Recently, the term monoclonal gammopathy with renal significance (MGRS) has emerged which should be distinguished from MGUS. MGRS can be defined as kidney disease caused by the deposition of monoclonal immunoglobulin secreted by a nonmalignant B-cell clone, and the hematologic disorder is generally consistent with MGUS [10,11]. MGRS-related kidney diseases include a wide spectrum of diseases such as amyloid light-chain amyloidosis, light chain deposition disease, immunotactoid glomerulopathy, and proliferative glomerulonephritis with monoclonal immunoglobulin deposits [8]. MGRS is associated with high morbidity, and treatment is mandatory and sometimes urgent to prevent renal functional deterioration [12]. If renal functional deterioration or proteinuria develops in patients with monoclonal gammopathy, MGRS should be suspected, and a kidney biopsy is indicated to assess the MGRS type, evaluate its severity, and check for other renal diseases [11]. Early recognition of kidney diseases involving monoclonal protein is crucial because suppression of monoclonal immunoglobulin secretion by chemotherapy often improves outcomes [13].

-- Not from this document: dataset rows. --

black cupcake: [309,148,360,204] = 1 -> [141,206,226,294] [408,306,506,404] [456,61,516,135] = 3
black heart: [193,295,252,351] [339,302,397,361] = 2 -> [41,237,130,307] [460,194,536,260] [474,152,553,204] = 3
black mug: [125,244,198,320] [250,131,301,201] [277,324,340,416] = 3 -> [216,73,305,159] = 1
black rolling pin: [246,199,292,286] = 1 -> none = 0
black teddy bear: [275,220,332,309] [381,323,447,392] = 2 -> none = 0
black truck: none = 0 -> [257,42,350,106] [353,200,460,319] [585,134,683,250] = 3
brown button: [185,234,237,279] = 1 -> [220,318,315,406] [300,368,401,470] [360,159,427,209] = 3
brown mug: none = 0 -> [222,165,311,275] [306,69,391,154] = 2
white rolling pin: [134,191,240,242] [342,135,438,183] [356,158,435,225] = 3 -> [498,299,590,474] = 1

In conclusion, collaborative follow-ups by both a hematologist and a nephrologist are necessary for MGUS patients with renal involvement such as proteinuria, hematuria, or renal insufficiency, not only for early detection of disease progression but also for initiation of therapy at an appropriate time. Appropriate assessment of changes in renal function or other renal signs of disease progression, including proteinuria, hematuria, glycosuria, and phosphaturia, could be carried out for accurate diagnosis of MGUS patients through follow-ups by nephrologists. Therefore, it is important for nephrologists to determine the renal significance of M-protein and collaborate with hematologists to timely initiate effective chemotherapy.

There are neither conflicts of interest nor financial support to declare.